Equivalent Dose Determination

Since the cored sediments were directly transferred to wooden boxes (no use of opaque liners), samples for luminescence dating had to be taken as large pieces of compact material (typically 10–20 cm length in all dimensions; a minimum of 1 kg of material). A first batch of samples was taken few weeks after the drilling operation, when cores were kept in a cool place (sample numbers up to 11). A second batch of samples (sample numbers above 20) was taken more than 1 year after drilling, when sediment in part had substantially dried out. An overview of the location and sedimentary context of the different samples is given in Table 1.

Under subdued red-light conditions in the laboratory, the outer light-exposed parts of the lumps were first generously removed (>1 cm), gaining some 100 g of sediment that was not exposed to light.

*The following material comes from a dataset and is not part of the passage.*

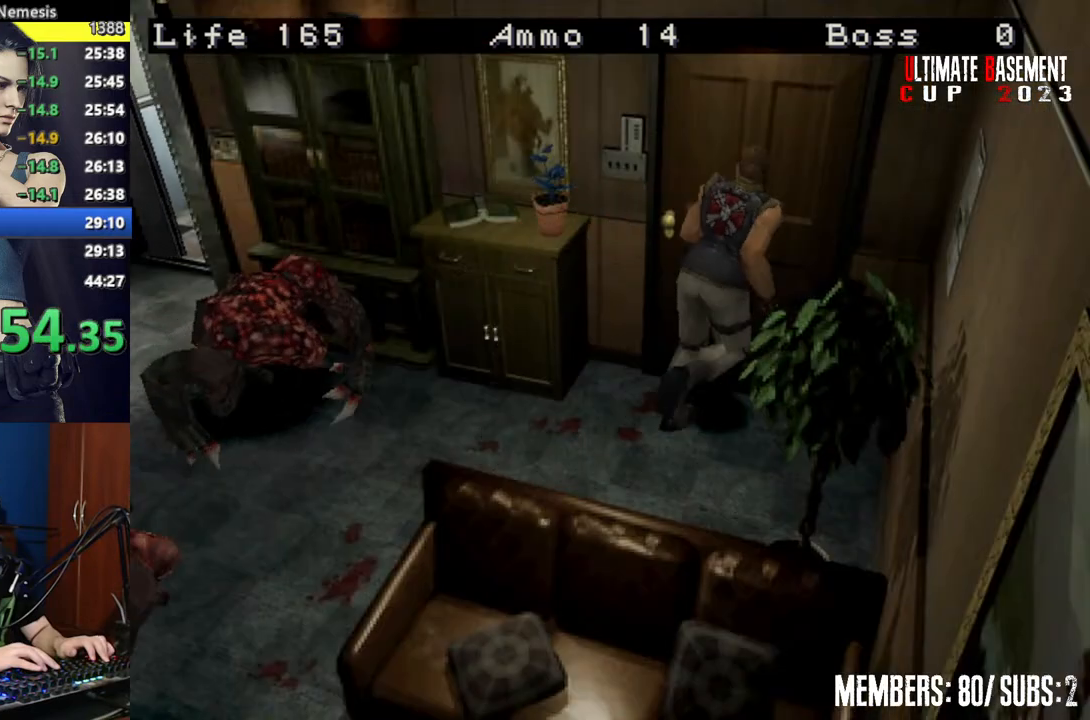
{"keys": ["d", "shift", "w"], "events": [[17, "semicolon", "down"], [150, "a", "up"], [200, "semicolon", "up"], [484, "d", "down"]]}
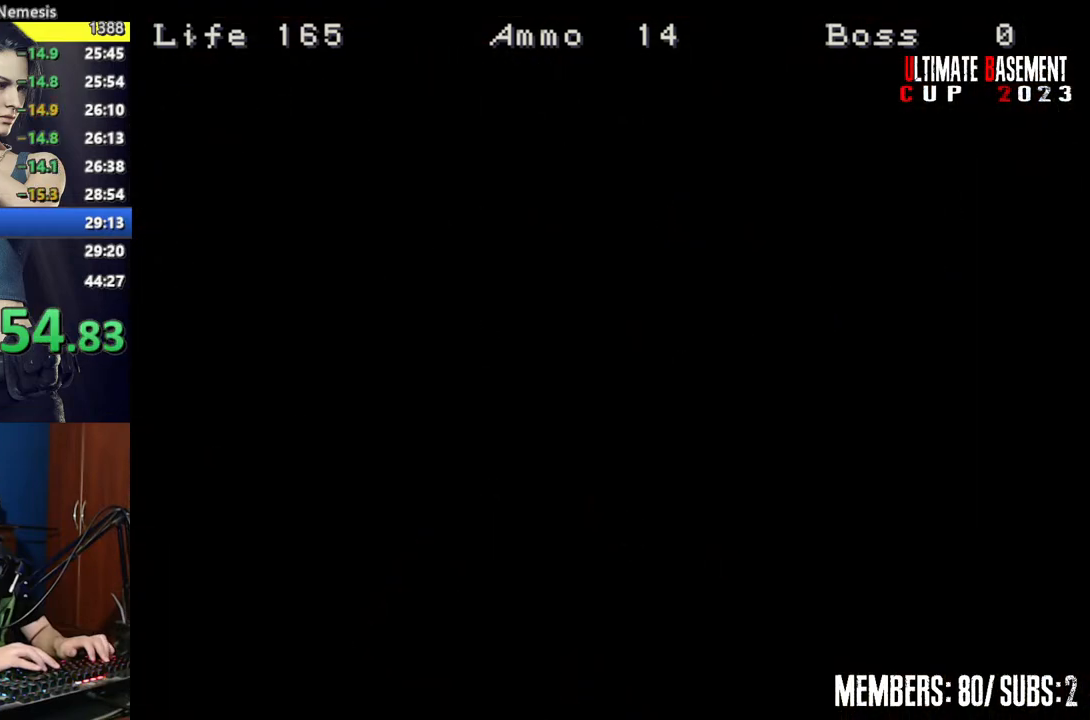
{"keys": ["d", "shift", "w"], "events": []}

The removed sediment was used for dose rate and other analyses. Part of the remaining material (some 10 g) was subsequently treated with 10% HCl, 30% H₂O₂ and Na-oxalate to remove carbonates and organic material as well as to dissolve clay particles. The fraction 4–11 μm was enriched by settling (Stokes’ law) using a combination of Atterberg cylinders and centrifuging (cf. Frechen et al., 1996). The retrieved material was split, and one part was directly used for measurements (polymineral fraction). The other part was treated for 1 week in 30% H₂SiF₆, followed by 10% HCL treatment, to dissolve feldspar (quartz fraction). However, only for 10 out of 19 samples, enough material for measurements was gained by this approach. The material was dispersed in water and pipetted on stainless steel discs (ca. 2–3 mg per disc).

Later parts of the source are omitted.